Which of your co-workers is the biggest detriment to your team? Is it the one who is the laziest? Perhaps the one who complains the most? Maybe the gossip? And more importantly, what do you do about this person who is instigating such bad behavior?

The idea that one bad apple ruins the bunch has long been the thinking of management scholars, and is the basis for the best-selling “The No Asshole Rule” by Robert Sutton. It’s something I’ve thought a lot about over the years, especially as it pertains to hiring. How do you select for individuals that will avoid engaging in bad behavior once they join the team? And, more importantly, how do you protect new hires from bad behavior instigated by long-standing members of the team?
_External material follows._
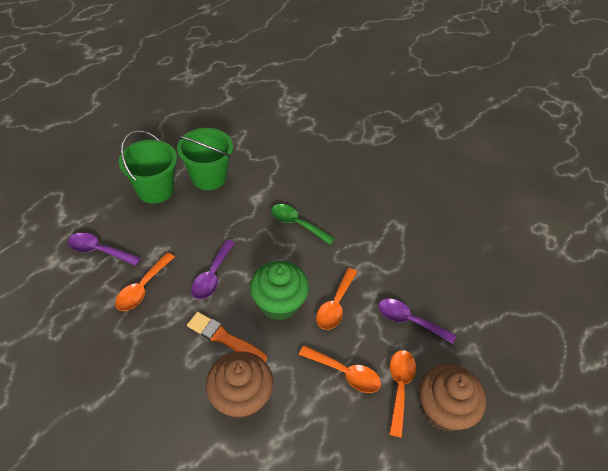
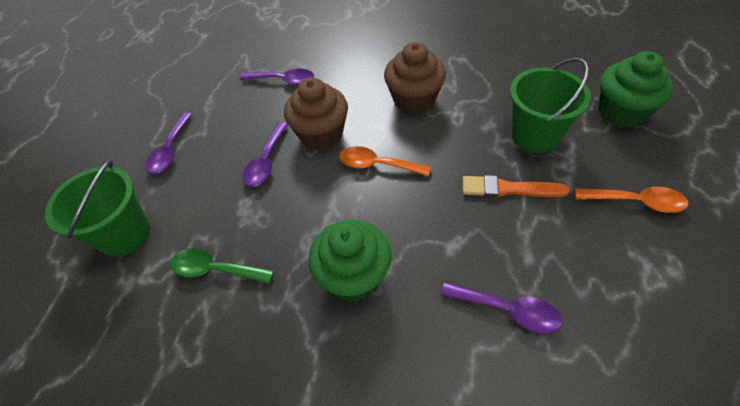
green cupcake: 1 -> 2
orange spoon: 4 -> 2
purple spoon: 3 -> 4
An interesting piece of research came out recently which sheds light on how bad apples can in fact ruin the bunch. We’ve known for a long time that positive reciprocity is a powerful force – we treat others as they treat us. Now we have evidence that this is prevalent for negative behaviors at work too. When otherwise “good” co-workers encounter negative behavior from a “bad apple” instigator what do they do? They reciprocate! They engage in the same behavior, and often will respond by escalating, making the bad behavior that much prevalent.

So what do you do? If you can’t stop the instigator, at least stop the reciprocal behavior (something about “turning the other cheek” comes to mind!). If you know that the bad behavior can spiral and potentially harm the culture of your unit, take aims to isolate the bad behavior. Think about this like a bruised piece of fruit. You cut out the bruise and isolate it so that it doesn’t ruin the entire fruit. Do the same with your instigators. Train your “responders” not to reciprocate, so that the negative behavior engaged in by the instigator doesn’t go anywhere.

This may not “fix” the instigator, but this can prevent the instigator from ruining your team.